Items listed in a dataset
--*--
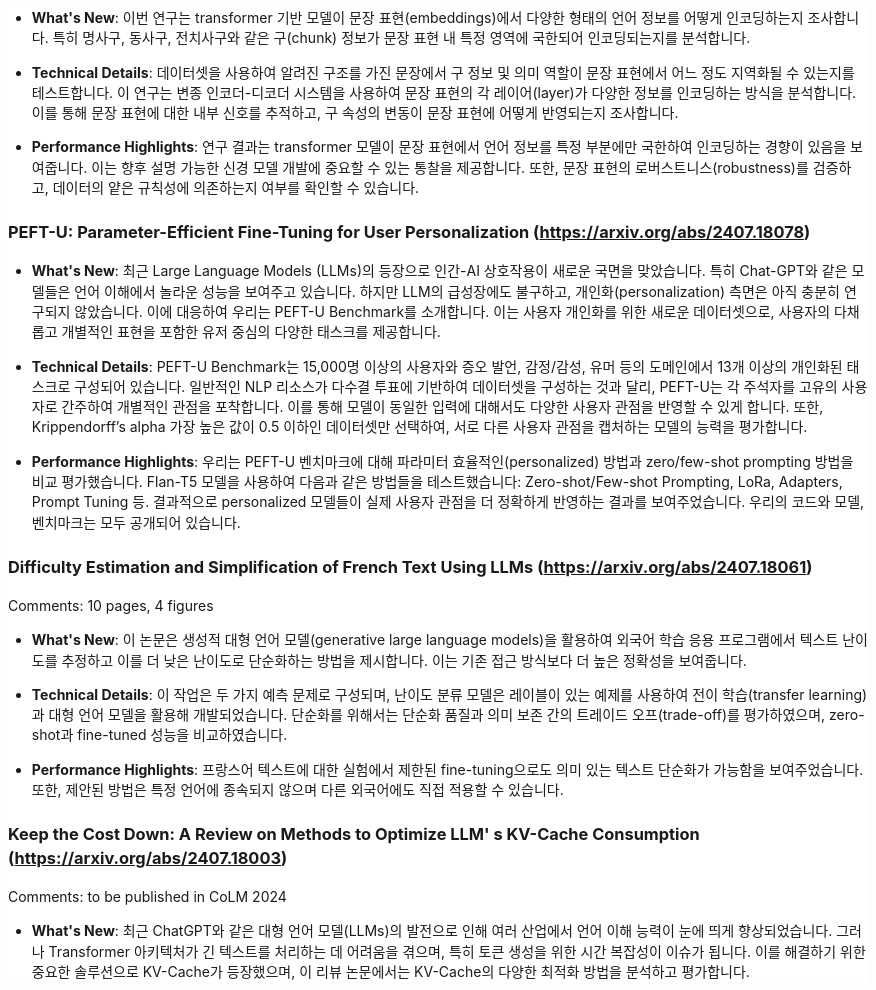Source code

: - **What's New**: 이번 연구는 transformer 기반 모델이 문장 표현(embeddings)에서 다양한 형태의 언어 정보를 어떻게 인코딩하는지 조사합니다. 특히 명사구, 동사구, 전치사구와 같은 구(chunk) 정보가 문장 표현 내 특정 영역에 국한되어 인코딩되는지를 분석합니다.

- **Technical Details**: 데이터셋을 사용하여 알려진 구조를 가진 문장에서 구 정보 및 의미 역할이 문장 표현에서 어느 정도 지역화될 수 있는지를 테스트합니다. 이 연구는 변종 인코더-디코더 시스템을 사용하여 문장 표현의 각 레이어(layer)가 다양한 정보를 인코딩하는 방식을 분석합니다. 이를 통해 문장 표현에 대한 내부 신호를 추적하고, 구 속성의 변동이 문장 표현에 어떻게 반영되는지 조사합니다.

- **Performance Highlights**: 연구 결과는 transformer 모델이 문장 표현에서 언어 정보를 특정 부분에만 국한하여 인코딩하는 경향이 있음을 보여줍니다. 이는 향후 설명 가능한 신경 모델 개발에 중요할 수 있는 통찰을 제공합니다. 또한, 문장 표현의 로버스트니스(robustness)를 검증하고, 데이터의 얕은 규칙성에 의존하는지 여부를 확인할 수 있습니다.



### PEFT-U: Parameter-Efficient Fine-Tuning for User Personalization (https://arxiv.org/abs/2407.18078)
- **What's New**: 최근 Large Language Models (LLMs)의 등장으로 인간-AI 상호작용이 새로운 국면을 맞았습니다. 특히 Chat-GPT와 같은 모델들은 언어 이해에서 놀라운 성능을 보여주고 있습니다. 하지만 LLM의 급성장에도 불구하고, 개인화(personalization) 측면은 아직 충분히 연구되지 않았습니다. 이에 대응하여 우리는 PEFT-U Benchmark를 소개합니다. 이는 사용자 개인화를 위한 새로운 데이터셋으로, 사용자의 다채롭고 개별적인 표현을 포함한 유저 중심의 다양한 태스크를 제공합니다.

- **Technical Details**: PEFT-U Benchmark는 15,000명 이상의 사용자와 증오 발언, 감정/감성, 유머 등의 도메인에서 13개 이상의 개인화된 태스크로 구성되어 있습니다. 일반적인 NLP 리소스가 다수결 투표에 기반하여 데이터셋을 구성하는 것과 달리, PEFT-U는 각 주석자를 고유의 사용자로 간주하여 개별적인 관점을 포착합니다. 이를 통해 모델이 동일한 입력에 대해서도 다양한 사용자 관점을 반영할 수 있게 합니다. 또한, Krippendorff’s alpha 가장 높은 값이 0.5 이하인 데이터셋만 선택하여, 서로 다른 사용자 관점을 캡처하는 모델의 능력을 평가합니다.

- **Performance Highlights**: 우리는 PEFT-U 벤치마크에 대해 파라미터 효율적인(personalized) 방법과 zero/few-shot prompting 방법을 비교 평가했습니다. Flan-T5 모델을 사용하여 다음과 같은 방법들을 테스트했습니다: Zero-shot/Few-shot Prompting, LoRa, Adapters, Prompt Tuning 등. 결과적으로 personalized 모델들이 실제 사용자 관점을 더 정확하게 반영하는 결과를 보여주었습니다. 우리의 코드와 모델, 벤치마크는 모두 공개되어 있습니다.



### Difficulty Estimation and Simplification of French Text Using LLMs (https://arxiv.org/abs/2407.18061)
Comments:
          10 pages, 4 figures

- **What's New**: 이 논문은 생성적 대형 언어 모델(generative large language models)을 활용하여 외국어 학습 응용 프로그램에서 텍스트 난이도를 추정하고 이를 더 낮은 난이도로 단순화하는 방법을 제시합니다. 이는 기존 접근 방식보다 더 높은 정확성을 보여줍니다.

- **Technical Details**: 이 작업은 두 가지 예측 문제로 구성되며, 난이도 분류 모델은 레이블이 있는 예제를 사용하여 전이 학습(transfer learning)과 대형 언어 모델을 활용해 개발되었습니다. 단순화를 위해서는 단순화 품질과 의미 보존 간의 트레이드 오프(trade-off)를 평가하였으며, zero-shot과 fine-tuned 성능을 비교하였습니다.

- **Performance Highlights**: 프랑스어 텍스트에 대한 실험에서 제한된 fine-tuning으로도 의미 있는 텍스트 단순화가 가능함을 보여주었습니다. 또한, 제안된 방법은 특정 언어에 종속되지 않으며 다른 외국어에도 직접 적용할 수 있습니다.



### Keep the Cost Down: A Review on Methods to Optimize LLM' s KV-Cache Consumption (https://arxiv.org/abs/2407.18003)
Comments:
          to be published in CoLM 2024

- **What's New**: 최근 ChatGPT와 같은 대형 언어 모델(LLMs)의 발전으로 인해 여러 산업에서 언어 이해 능력이 눈에 띄게 향상되었습니다. 그러나 Transformer 아키텍처가 긴 텍스트를 처리하는 데 어려움을 겪으며, 특히 토큰 생성을 위한 시간 복잡성이 이슈가 됩니다. 이를 해결하기 위한 중요한 솔루션으로 KV-Cache가 등장했으며, 이 리뷰 논문에서는 KV-Cache의 다양한 최적화 방법을 분석하고 평가합니다.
--*--
EXERCISE DIRECTIONS
Give back the entries verbatim. Do not include any picture.

ANSWER TO THE PROBLEM
Source code

: - **What's New**: 이번 연구는 transformer 기반 모델이 문장 표현(embeddings)에서 다양한 형태의 언어 정보를 어떻게 인코딩하는지 조사합니다. 특히 명사구, 동사구, 전치사구와 같은 구(chunk) 정보가 문장 표현 내 특정 영역에 국한되어 인코딩되는지를 분석합니다.

- **Technical Details**: 데이터셋을 사용하여 알려진 구조를 가진 문장에서 구 정보 및 의미 역할이 문장 표현에서 어느 정도 지역화될 수 있는지를 테스트합니다. 이 연구는 변종 인코더-디코더 시스템을 사용하여 문장 표현의 각 레이어(layer)가 다양한 정보를 인코딩하는 방식을 분석합니다. 이를 통해 문장 표현에 대한 내부 신호를 추적하고, 구 속성의 변동이 문장 표현에 어떻게 반영되는지 조사합니다.

- **Performance Highlights**: 연구 결과는 transformer 모델이 문장 표현에서 언어 정보를 특정 부분에만 국한하여 인코딩하는 경향이 있음을 보여줍니다. 이는 향후 설명 가능한 신경 모델 개발에 중요할 수 있는 통찰을 제공합니다. 또한, 문장 표현의 로버스트니스(robustness)를 검증하고, 데이터의 얕은 규칙성에 의존하는지 여부를 확인할 수 있습니다.



### PEFT-U: Parameter-Efficient Fine-Tuning for User Personalization (https://arxiv.org/abs/2407.18078)
- **What's New**: 최근 Large Language Models (LLMs)의 등장으로 인간-AI 상호작용이 새로운 국면을 맞았습니다. 특히 Chat-GPT와 같은 모델들은 언어 이해에서 놀라운 성능을 보여주고 있습니다. 하지만 LLM의 급성장에도 불구하고, 개인화(personalization) 측면은 아직 충분히 연구되지 않았습니다. 이에 대응하여 우리는 PEFT-U Benchmark를 소개합니다. 이는 사용자 개인화를 위한 새로운 데이터셋으로, 사용자의 다채롭고 개별적인 표현을 포함한 유저 중심의 다양한 태스크를 제공합니다.

- **Technical Details**: PEFT-U Benchmark는 15,000명 이상의 사용자와 증오 발언, 감정/감성, 유머 등의 도메인에서 13개 이상의 개인화된 태스크로 구성되어 있습니다. 일반적인 NLP 리소스가 다수결 투표에 기반하여 데이터셋을 구성하는 것과 달리, PEFT-U는 각 주석자를 고유의 사용자로 간주하여 개별적인 관점을 포착합니다. 이를 통해 모델이 동일한 입력에 대해서도 다양한 사용자 관점을 반영할 수 있게 합니다. 또한, Krippendorff’s alpha 가장 높은 값이 0.5 이하인 데이터셋만 선택하여, 서로 다른 사용자 관점을 캡처하는 모델의 능력을 평가합니다.

- **Performance Highlights**: 우리는 PEFT-U 벤치마크에 대해 파라미터 효율적인(personalized) 방법과 zero/few-shot prompting 방법을 비교 평가했습니다. Flan-T5 모델을 사용하여 다음과 같은 방법들을 테스트했습니다: Zero-shot/Few-shot Prompting, LoRa, Adapters, Prompt Tuning 등. 결과적으로 personalized 모델들이 실제 사용자 관점을 더 정확하게 반영하는 결과를 보여주었습니다. 우리의 코드와 모델, 벤치마크는 모두 공개되어 있습니다.



### Difficulty Estimation and Simplification of French Text Using LLMs (https://arxiv.org/abs/2407.18061)
Comments:
          10 pages, 4 figures

- **What's New**: 이 논문은 생성적 대형 언어 모델(generative large language models)을 활용하여 외국어 학습 응용 프로그램에서 텍스트 난이도를 추정하고 이를 더 낮은 난이도로 단순화하는 방법을 제시합니다. 이는 기존 접근 방식보다 더 높은 정확성을 보여줍니다.

- **Technical Details**: 이 작업은 두 가지 예측 문제로 구성되며, 난이도 분류 모델은 레이블이 있는 예제를 사용하여 전이 학습(transfer learning)과 대형 언어 모델을 활용해 개발되었습니다. 단순화를 위해서는 단순화 품질과 의미 보존 간의 트레이드 오프(trade-off)를 평가하였으며, zero-shot과 fine-tuned 성능을 비교하였습니다.

- **Performance Highlights**: 프랑스어 텍스트에 대한 실험에서 제한된 fine-tuning으로도 의미 있는 텍스트 단순화가 가능함을 보여주었습니다. 또한, 제안된 방법은 특정 언어에 종속되지 않으며 다른 외국어에도 직접 적용할 수 있습니다.



### Keep the Cost Down: A Review on Methods to Optimize LLM' s KV-Cache Consumption (https://arxiv.org/abs/2407.18003)
Comments:
          to be published in CoLM 2024

- **What's New**: 최근 ChatGPT와 같은 대형 언어 모델(LLMs)의 발전으로 인해 여러 산업에서 언어 이해 능력이 눈에 띄게 향상되었습니다. 그러나 Transformer 아키텍처가 긴 텍스트를 처리하는 데 어려움을 겪으며, 특히 토큰 생성을 위한 시간 복잡성이 이슈가 됩니다. 이를 해결하기 위한 중요한 솔루션으로 KV-Cache가 등장했으며, 이 리뷰 논문에서는 KV-Cache의 다양한 최적화 방법을 분석하고 평가합니다.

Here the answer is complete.